Yes reading up on sli, I'll save up for a better card. What I have now runs mostly every game on near max settings at 1080p at around 50fps. Its the 2gb evga sc model. It runs witcher 3 with mostly everything on max with hair-works on low at 30 to 40fps which is better than most 660s lol. Better than an 660ti -----I think.

http://www.userbenchmark.com/UserRun/8701548
My ram is low, as its in single channel mode, the last 2 slots don't work if you seen my last thread. bclk seemed to lower its performance, its in xmp mode with a slight voltage bump to keep it stable.

I overclocked my 660 and modded it so it ran everything at the settings I wanted, sure its nosier and hotter which I don't mind noise as I cant hear my fans with my speakers on. I have the fan on a custom profile, it never hits 80c. Maxed out at 77c in the long dark, never power throttled or vrel throttled. Kept a stable 50-60fps with nearly everything and every slider on max.

The main problem I have with my system is just the low vram. It has the power to do what I need, just not enough memory for it.
 

Karadjgne

Titan
Ambassador
Right on very first page of bios should be the option for manual settings of core speeds, instead of auto. Should be able to set all 4 cores at 42 multiplier. In another tab is max turbo speeds, you'll need to bump that up as well to account for any BCLK. Personally, I'm not a fan of BCLK adjustments as the Sandy-Bridge/Ivy-Bridge cpus had no back end stoppage like later cpus, so BCLK affected everything on the buss from cpu to ram to gpu clocks, even affecting transmission of hdds.
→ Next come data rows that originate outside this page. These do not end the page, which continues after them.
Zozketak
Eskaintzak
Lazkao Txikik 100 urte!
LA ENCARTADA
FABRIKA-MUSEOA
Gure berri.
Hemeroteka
Getting accurate stability across everything, without corrupted data was a pain as you have to account for increased ram speeds etc, often ending in dangerous voltages when set to auto.

Single channel ram doesn't usually affect much of any game as the games themselves don't use enough bandwidth. At most there's @20% difference between single and dual channels, but unless you can come close to saturating it's bandwidth there's enough room that the ram will have more data backed up than the cpu can use in any given time period. The loss of performance you saw was due to the BCLK increased speeds that didn't have corresponding timing and/or voltages applied to the ram. Kinda like tripping over your feet when running flat out, down a hill. Setting XMP overrides the BCLK and forces the ram to operate according to the jadec profiles stored in the ram bios.